Directions for this task:
Exactly as written, repeat all of the records below.

[Transcribed page contents]
———

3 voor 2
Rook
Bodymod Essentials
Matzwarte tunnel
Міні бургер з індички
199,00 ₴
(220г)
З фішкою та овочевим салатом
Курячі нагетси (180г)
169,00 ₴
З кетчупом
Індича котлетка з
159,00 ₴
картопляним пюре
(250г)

———

Written answer:
3 voor 2
Rook
Bodymod Essentials
Matzwarte tunnel
Міні бургер з індички
199,00 ₴
(220г)
З фішкою та овочевим салатом
Курячі нагетси (180г)
169,00 ₴
З кетчупом
Індича котлетка з
159,00 ₴
картопляним пюре
(250г)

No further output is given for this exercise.